Talk of a superdelegate "flood" has bubbled up before just about every primary, but today's surge looks like the real deal. Obama continues to trot out superdelegates after reports that he spent Monday lining up endorsements. Debbie Dingell of Michigan and South Carolina Rep. James Clyburn declared their support today, Jimmy Carter is endorsing Obama tonight, and proverbial fat lady Nancy Pelosi is expected to sing soon after. That makes 10 supers (and counting) for the day, putting Obama 30.5 delegates away from the nomination. If Obama snaps up half of Montana's and South Dakota's combined 31 pledged delegates today, he'll need only another 15 or so endorsements to give him the nomination.

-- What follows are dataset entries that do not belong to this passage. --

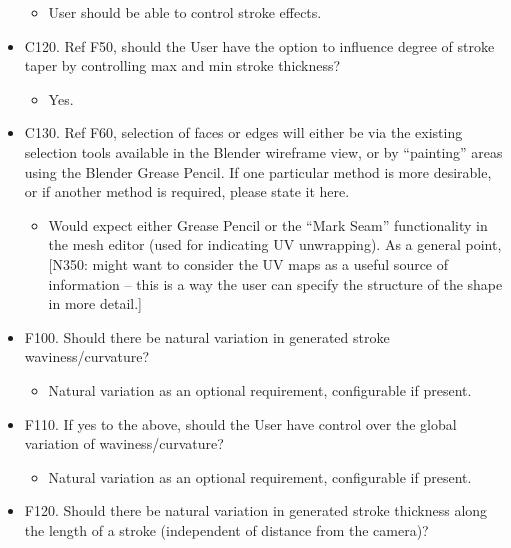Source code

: \begin{itemize}
  \begin{itemize}
  \tightlist
  \item
    User should be able to control stroke effects.
  \end{itemize}
\item
  C120. Ref F50, should the User have the option to influence degree of
  stroke taper by controlling max and min stroke thickness?

  \begin{itemize}
  \tightlist
  \item
    Yes.
  \end{itemize}
\item
  C130. Ref F60, selection of faces or edges will either be via the
  existing selection tools available in the Blender wireframe view, or
  by ``painting'' areas using the Blender Grease Pencil. If one
  particular method is more desirable, or if another method is required,
  please state it here.

  \begin{itemize}
  \tightlist
  \item
    Would expect either Grease Pencil or the ``Mark Seam'' functionality
    in the mesh editor (used for indicating UV unwrapping). As a general
    point, {[}N350: might want to consider the UV maps as a useful
    source of information -- this is a way the user can specify the
    structure of the shape in more detail.{]}
  \end{itemize}
\item
  F100. Should there be natural variation in generated stroke
  waviness/curvature?

  \begin{itemize}
  \tightlist
  \item
    Natural variation as an optional requirement, configurable if
    present.
  \end{itemize}
\item
  F110. If yes to the above, should the User have control over the
  global variation of waviness/curvature?

  \begin{itemize}
  \tightlist
  \item
    Natural variation as an optional requirement, configurable if
    present.
  \end{itemize}
\item
  F120. Should there be natural variation in generated stroke thickness
  along the length of a stroke (independent of distance from the
  camera)?


\end{itemize}
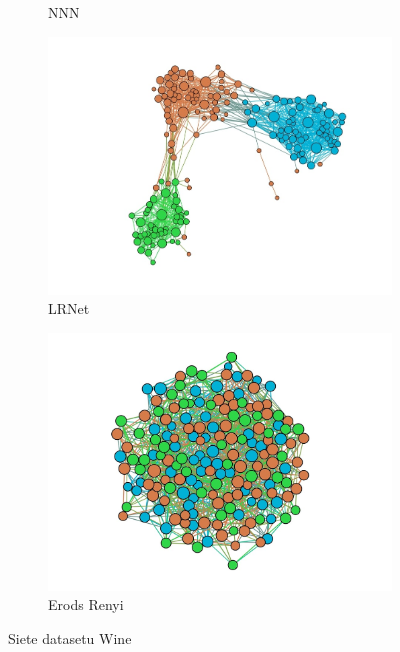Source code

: \documentclass[slovak,master,dept460,male,cpp,cpdeclaration]{diploma}
\begin{document}
\begin{figure}[H]
\begin{subfigure}{0.45\textwidth}
    \caption{NNN}
    \label{fig:wine_nnn}
\end{subfigure}
\medskip
\begin{subfigure}{0.45\textwidth}
    \centering
    \includegraphics[width=\linewidth, frame]{Graphs/network_wine_lrnet.jpg}
    \caption{LRNet}
    \label{fig:wine_lrnet}
\end{subfigure}\hfil
\begin{subfigure}{0.45\textwidth}
    \centering
    \includegraphics[width=\linewidth, frame]{Graphs/network_wine_erdos_renyi.jpg}
    \caption{Erods Renyi}
    \label{fig:wine_erdos_renyi}
\end{subfigure}
\caption{Siete datasetu Wine}
\label{fig:wine_networks}
\end{figure}
\end{document}
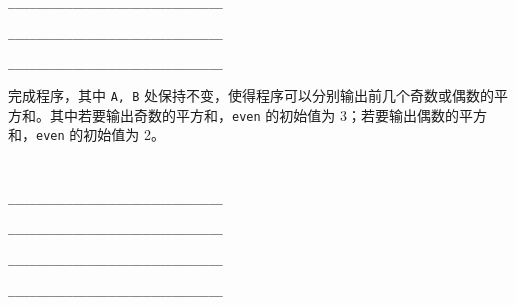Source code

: \begin{problems}
{\begin{compactenum}[A：]
            \item \verb|______________________________|
            \item \verb|______________________________|
            \item \verb|______________________________|
        \end{compactenum}}
        \qn 完成程序，其中 \verb|A, B| 处保持不变，使得程序可以分别输出前几个奇数或偶数的平方和。其中若要输出奇数的平方和，\verb|even| 的初始值为 3；若要输出偶数的平方和，\verb|even| 的初始值为 2。
        {\tt
        \begin{compactenum}[A：]
            \item \verb|______________________________|
            \item \verb|______________________________|
            \item \verb|______________________________|
            \item \verb|______________________________|
        \end{compactenum}}
    \end{problems}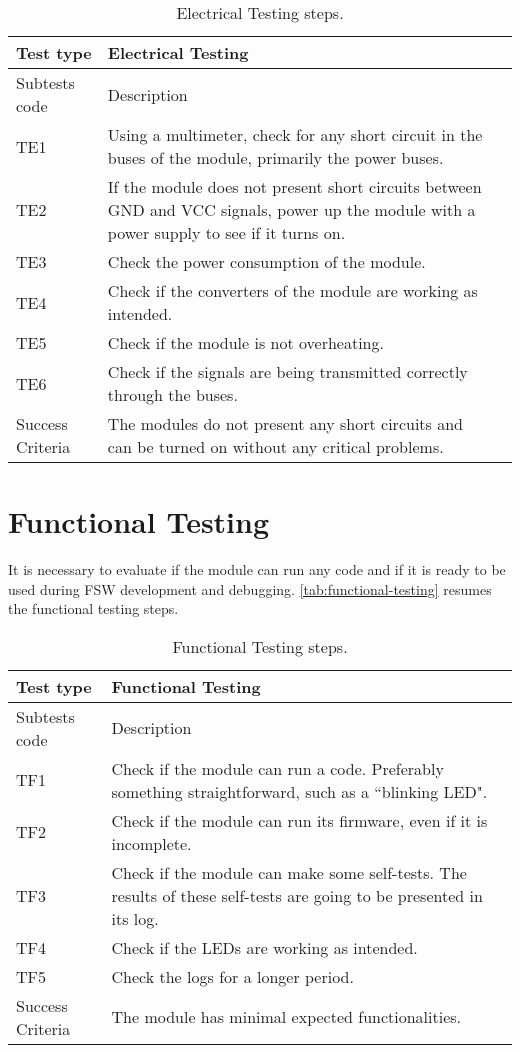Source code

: \begin{table}[!htb]
\centering
\caption{Electrical Testing steps.}
\label{tab:electrical-testing}
\begin{tabular}{m{3cm} m{12cm} m{3cm}}
\toprule
Test type & Electrical Testing \\
\midrule
\midrule
Subtests code & Description \\ 
\midrule
TE1 & Using a multimeter, check for any short circuit in the buses of the module, primarily the power buses. \\
\midrule
TE2 & If the module does not present short circuits between GND and VCC signals, power up the module with a power supply to see if it turns on. \\
\midrule
TE3 & Check the power consumption of the module. \\
\midrule
TE4 & Check if the converters of the module are working as intended. \\
\midrule
TE5 & Check if the module is not overheating. \\
\midrule
TE6 & Check if the signals are being transmitted correctly through the buses. \\
\midrule
\midrule
Success Criteria & The modules do not present any short circuits and can be turned on without any critical problems. \\
\bottomrule
\end{tabular}
\end{table}

\section {Functional Testing}

It is necessary to evaluate if the module can run any code and if it is ready to be used during FSW development and debugging. \autoref{tab:functional-testing} resumes the functional testing steps.

\begin{table}[!htb]
\centering
\caption{Functional Testing steps.}
\label{tab:functional-testing}
\begin{tabular}{m{3cm} m{12cm} m{3cm}}
\toprule
Test type & Functional Testing \\
\midrule
\midrule
Subtests code & Description \\ 
\midrule
TF1 & Check if the module can run a code. Preferably something straightforward, such as a ``blinking LED". \\
\midrule
TF2 & Check if the module can run its firmware, even if it is incomplete. \\
\midrule
TF3 & Check if the module can make some self-tests. The results of these self-tests are going to be presented in its log. \\
\midrule
TF4 & Check if the LEDs are working as intended. \\
\midrule
TF5 & Check the logs for a longer period. \\
\midrule
\midrule
Success Criteria & The module has minimal expected functionalities. \\
\bottomrule
\end{tabular}
\end{table}
 
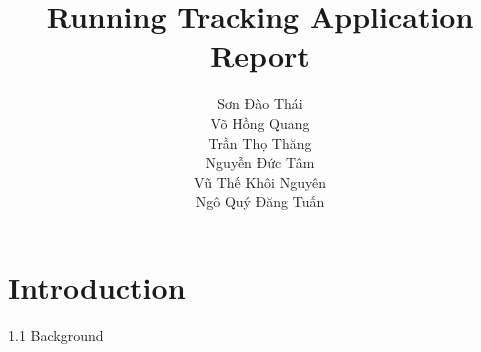 \documentclass{article}
\title{Running Tracking Application Report}
\author{Sơn Đào Thái \\ Võ Hồng Quang \\ Trần Thọ Thăng \\ Nguyễn Đức Tâm \\Vũ Thế Khôi Nguyên \\ Ngô Quý Đăng Tuấn}
\date{}
\begin{document}
\maketitle

\tableofcontents

\section{Introduction}
1.1 Background \\ \\

\end{document}
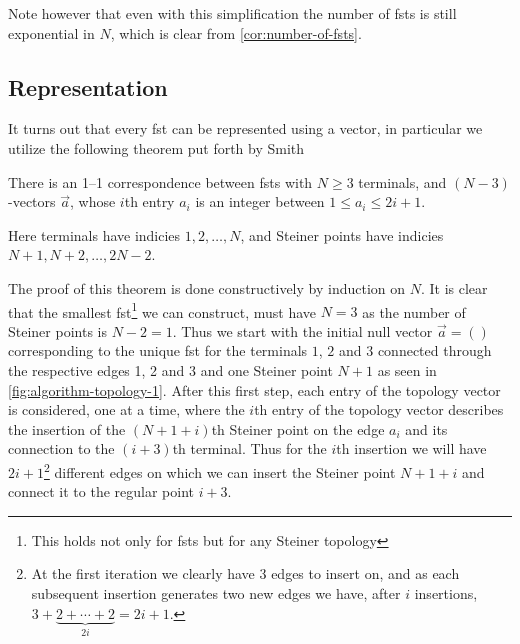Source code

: Note however that even with this simplification the number of \glspl{fst} is
still exponential in $N$, which is clear from \cref{cor:number-of-fsts}.

\subsection{Representation}
\label{sec:representation}

It turns out that every \gls{fst} can be represented using a vector, in
particular we utilize the following theorem put forth by Smith~\cite{smith1992}

\begin{theorem}
  There is an 1--1 correspondence between \glspl{fst} with $N \ge 3$ terminals,
  and $(N-3)$-vectors $\vec{a}$, whose $i$th entry $a_i$ is an integer between
  $1 \le a_i \le 2 i + 1$.
\end{theorem}

Here terminals have indicies $1, 2, \ldots, N$, and Steiner points have indicies
$N+1, N+2, \ldots, 2N-2$.

The proof of this theorem is done constructively by induction on $N$. It is
clear that the smallest \gls{fst}\footnote{This holds not only for \glspl{fst}
  but for any Steiner topology} we can construct, must have $N = 3$ as the
number of Steiner points is $N - 2 = 1$. Thus we start with the initial null
vector $\vec{a} = ()$ corresponding to the unique \gls{fst} for the terminals
$1$, $2$ and $3$ connected through the respective edges 1, 2 and 3 and one
Steiner point $N+1$ as seen in \cref{fig:algorithm-topology-1}. After this
first step, each entry of the topology vector is considered, one at a time,
where the $i$th entry of the topology vector describes the insertion of the
$(N+1+i)$th Steiner point on the edge $a_{i}$ and its connection to the
$(i+3)$th terminal. Thus for the $i$th insertion we will have
$2i+1$\footnote{At the first iteration we clearly have 3 edges to insert on, and
  as each subsequent insertion generates two new edges we have, after $i$
  insertions, $3 + \underbrace{2 + \cdots + 2}_{2 i} = 2 i + 1$.} different
edges on which we can insert the Steiner point $N+1+i$ and connect it to the
regular point $i+3$.

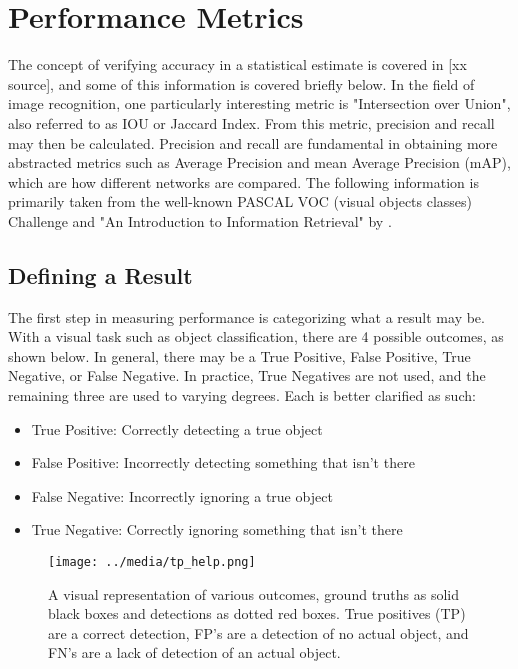 

\section{Performance Metrics}
\label{AppendixMetrics}
The concept of verifying accuracy in a statistical estimate is covered in [xx source], and some of this information is covered briefly below. In the field of image recognition, one particularly interesting metric is "Intersection over Union", also referred to as IOU or Jaccard Index. From this metric, precision and recall may then be calculated. Precision and recall are fundamental in obtaining more abstracted metrics such as Average Precision and mean Average Precision (mAP), which are how different networks are compared. The following information is primarily taken from the well-known PASCAL VOC (visual objects classes) Challenge \cite{everingham_pascal_2010} and "An Introduction to Information Retrieval" by \cite{manning_introduction_2008}.

\subsection{Defining a Result}
The first step in measuring performance is categorizing what a result may be. With a visual task such as object classification, there are 4 possible outcomes, as shown below. In general, there may be a True Positive, False Positive, True Negative, or False Negative. In practice, True Negatives are not used, and the remaining three are used to varying degrees. Each is better clarified as such:
\begin{itemize} \itemsep=-.5em
	\item True Positive: Correctly detecting a true object
	\item False Positive: Incorrectly detecting something that isn't there
	\item False Negative: Incorrectly ignoring a true object
	\item True Negative: Correctly ignoring something that isn't there
\end{itemize}

\begin{figure}[h] %
	\centering
	\texttt{[image: ../media/tp\_help.png]}
	\caption{A visual representation of various outcomes, ground truths as solid black boxes and detections as dotted red boxes. True positives (TP) are a correct detection, FP's are a detection of no actual object, and FN's are a lack of detection of an actual object.}
	\label{tp_help} %
\end{figure}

Of course, there's a difference between winning the majority of delegates and winning the nomination—according to Clinton, at least. Tonight, Clinton is expected to acknowledge Obama's delegate win but stop short of suspending her campaign. That might sound like a distinction without a difference, but Clinton has said she "reserves the right" to challenge the DNC's Michigan decision in front of the Credentials Committee in June. No words make Howard Dean quake in fear quite like "brokered convention." But it's hard to imagine that scenario playing out when Democrats, the media, and even John McCain have united to declare Barack Obama the Democratic nominee.